Lightning
- Author: Evan Hunter
- Language: English
- Genre: Police procedural
- Publisher: Arbor House
- Publication date: August 1, 1984
- Publication place: United States
- Pages: 243
- ISBN: 9780241113721

= Lightning (Hunter novel) =

1984 novel by Evan Hunter

Lightning is a 1984 police procedural novel by American author Evan Hunter, first published by Arbor House. The novel is part of the 87th Precinct series, written under the pseudonym of Ed McBain. It follows the detectives of the fictional city of Isola, roughly equivalent to New York City, as they investigate two simultaneous cases; one of repeated rape, the other of murder. It received generally positive reviews from critics at the time of release.

== Plot ==

Lightning follows the detectives of the 87th precinct in Isola, a fictional city roughly equivalent to New York City. The recurring cast of roughly six detectives are joined by Detective Oliver Weeks, known as "Fat Ollie". They are investigating two cases of recurring crimes; the first is a serial rapist who is repeatedly targeting the same several women, seemingly on a fixed schedule but random among those chosen. The other is a serial killer who is targeting female athletes, leaving their corpses strung up on a lamppost. They investigate both cases, and believe that the two cases may be connected, despite the different actions taken by the criminals.

== Publication history ==
Lightning was first published by Arbor House on August 1, 1984. Evan Hunter released the title under the pseudonym of Ed McBain, which he used for the 87th Precinct series.

== Reception ==
Lightning received generally positive reviews. It was seen as another example of high-quality police procedural work from Hunter, although the Houston Chronicles Jay Brandon considered the investigations to be almost too detailed. The dialogue and characters were also well received, with particular praise for the character of Fat Ollie, who was seen as a very atypical hero for the police stories within the genre. The Arizona Daily Stars Joe McDermott wrote that the true identify of the criminals, a seemingly normal businessman and school principal, helped sell the danger of the story, as well as the other ways in which Hunter showcased the abuse people faced in their lives, men and women.
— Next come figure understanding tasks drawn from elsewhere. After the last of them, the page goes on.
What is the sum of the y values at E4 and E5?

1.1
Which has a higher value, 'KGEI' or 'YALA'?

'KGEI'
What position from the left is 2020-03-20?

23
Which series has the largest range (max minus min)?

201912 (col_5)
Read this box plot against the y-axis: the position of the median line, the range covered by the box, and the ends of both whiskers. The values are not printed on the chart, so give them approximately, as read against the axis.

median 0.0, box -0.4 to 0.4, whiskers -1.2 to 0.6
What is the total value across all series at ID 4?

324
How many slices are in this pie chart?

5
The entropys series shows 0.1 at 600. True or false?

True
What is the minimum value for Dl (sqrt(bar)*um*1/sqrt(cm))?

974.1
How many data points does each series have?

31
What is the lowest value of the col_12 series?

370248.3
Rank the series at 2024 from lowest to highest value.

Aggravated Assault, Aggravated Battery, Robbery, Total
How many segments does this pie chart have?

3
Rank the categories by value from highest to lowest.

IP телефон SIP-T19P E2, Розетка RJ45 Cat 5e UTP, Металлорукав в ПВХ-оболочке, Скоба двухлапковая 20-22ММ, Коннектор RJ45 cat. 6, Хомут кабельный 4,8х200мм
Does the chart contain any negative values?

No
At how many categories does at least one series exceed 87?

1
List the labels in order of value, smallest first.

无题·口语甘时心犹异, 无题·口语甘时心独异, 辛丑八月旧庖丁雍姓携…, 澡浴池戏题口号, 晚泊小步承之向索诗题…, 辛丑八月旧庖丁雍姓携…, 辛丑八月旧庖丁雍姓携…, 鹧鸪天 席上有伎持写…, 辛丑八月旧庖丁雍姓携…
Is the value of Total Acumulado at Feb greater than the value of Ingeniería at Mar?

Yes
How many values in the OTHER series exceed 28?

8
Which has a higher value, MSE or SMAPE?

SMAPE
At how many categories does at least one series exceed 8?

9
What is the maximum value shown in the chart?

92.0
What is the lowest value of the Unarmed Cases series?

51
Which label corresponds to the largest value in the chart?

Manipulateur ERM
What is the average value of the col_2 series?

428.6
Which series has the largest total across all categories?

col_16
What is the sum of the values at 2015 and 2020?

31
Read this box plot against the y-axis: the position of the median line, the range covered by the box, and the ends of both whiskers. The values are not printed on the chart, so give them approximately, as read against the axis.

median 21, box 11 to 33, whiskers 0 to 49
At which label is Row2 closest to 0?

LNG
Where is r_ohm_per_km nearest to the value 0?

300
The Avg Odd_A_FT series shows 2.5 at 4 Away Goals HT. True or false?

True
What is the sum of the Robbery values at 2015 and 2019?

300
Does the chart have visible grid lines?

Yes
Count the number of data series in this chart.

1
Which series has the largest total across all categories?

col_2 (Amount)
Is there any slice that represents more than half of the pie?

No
Although noting that the continuity of the 87th Precinct series was very long, Brandon did not consider it to be an issue for reading the book standalone. The humor to lighten up the grim plot was generally well received; however, the Chicago Tribunes Clarence Petersen wrote that he usually considered Hunter's prose and humor to detract from the procedural, in this case Lightning was good enough that he would recommend it despite that. The Philadelphia Inquirers Andy Wickstrom wrote that Hunter's novels were "the work of a pro", praising the use of visual elements such as police reports and charts inserted into the prose. He did consider the novels to be somewhat formulaic and unambitious, but still recommended. Kirkus Reviews wrote that it was "sturdy reading for the procedural audience", but criticized the use of unrealistic cases of insanity that served as the criminal's motivations, as well as the "excess of cutesy/sit-com padding" of the detective's personal lives outside of the case.